[RECORDS Boundary: Start]
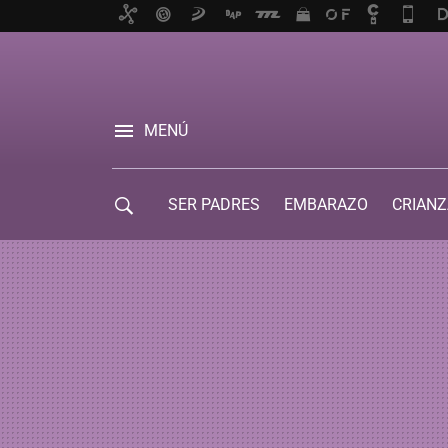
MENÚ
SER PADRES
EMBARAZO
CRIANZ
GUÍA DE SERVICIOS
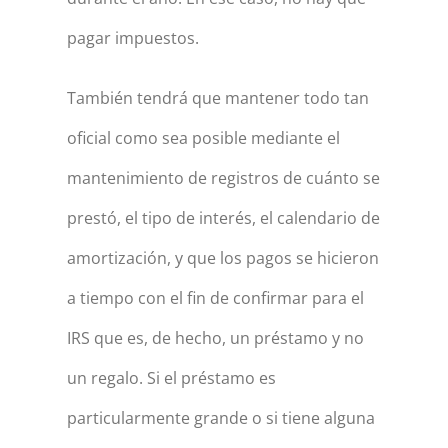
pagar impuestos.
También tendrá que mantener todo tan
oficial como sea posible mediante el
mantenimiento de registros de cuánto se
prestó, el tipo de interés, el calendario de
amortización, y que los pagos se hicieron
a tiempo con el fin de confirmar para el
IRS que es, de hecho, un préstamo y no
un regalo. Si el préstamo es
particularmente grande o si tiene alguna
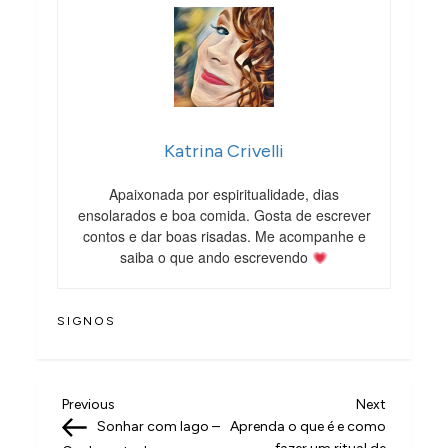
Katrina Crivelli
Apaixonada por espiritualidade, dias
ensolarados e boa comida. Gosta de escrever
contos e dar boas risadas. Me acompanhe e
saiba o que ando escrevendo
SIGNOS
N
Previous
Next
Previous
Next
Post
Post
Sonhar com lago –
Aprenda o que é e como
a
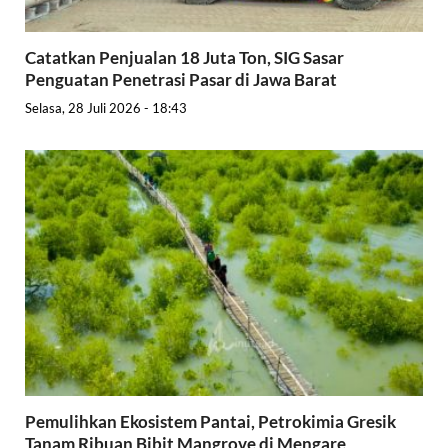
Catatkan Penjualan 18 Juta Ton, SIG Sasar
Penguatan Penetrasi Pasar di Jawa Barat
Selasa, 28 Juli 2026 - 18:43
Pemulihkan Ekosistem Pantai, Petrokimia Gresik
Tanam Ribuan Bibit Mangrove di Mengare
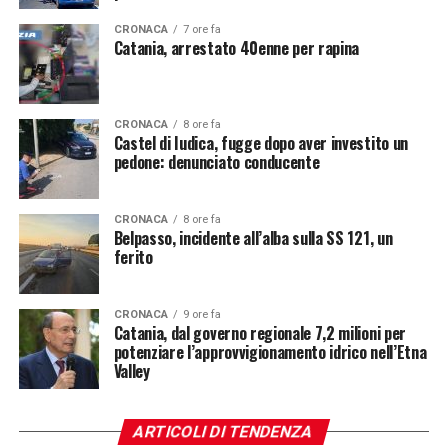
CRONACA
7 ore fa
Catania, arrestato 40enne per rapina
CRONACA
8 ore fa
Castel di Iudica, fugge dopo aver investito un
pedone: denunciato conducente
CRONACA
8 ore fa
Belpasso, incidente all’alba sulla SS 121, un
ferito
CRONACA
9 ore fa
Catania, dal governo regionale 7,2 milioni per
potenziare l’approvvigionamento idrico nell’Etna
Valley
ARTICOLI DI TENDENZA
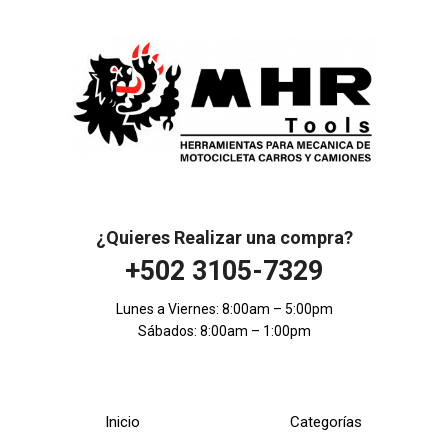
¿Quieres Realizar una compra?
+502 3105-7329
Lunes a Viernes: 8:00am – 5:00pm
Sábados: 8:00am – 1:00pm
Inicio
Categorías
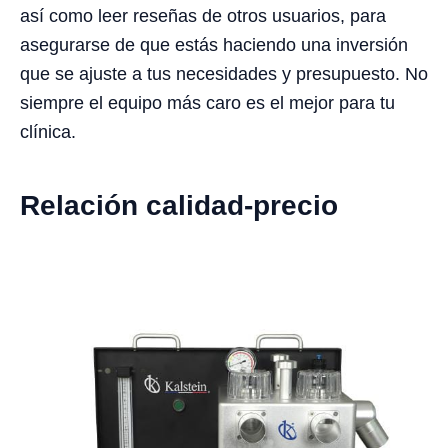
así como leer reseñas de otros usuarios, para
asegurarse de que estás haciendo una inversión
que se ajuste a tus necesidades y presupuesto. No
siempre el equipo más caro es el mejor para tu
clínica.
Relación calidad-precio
[RECORDS Boundary: End]
= TASK DIRECTIONS =
Show every line above in which the word "Catania" is found.

= RESULT OF THIS EXERCISE =
Catania, arrestato 40enne per rapina
Catania, dal governo regionale 7,2 milioni per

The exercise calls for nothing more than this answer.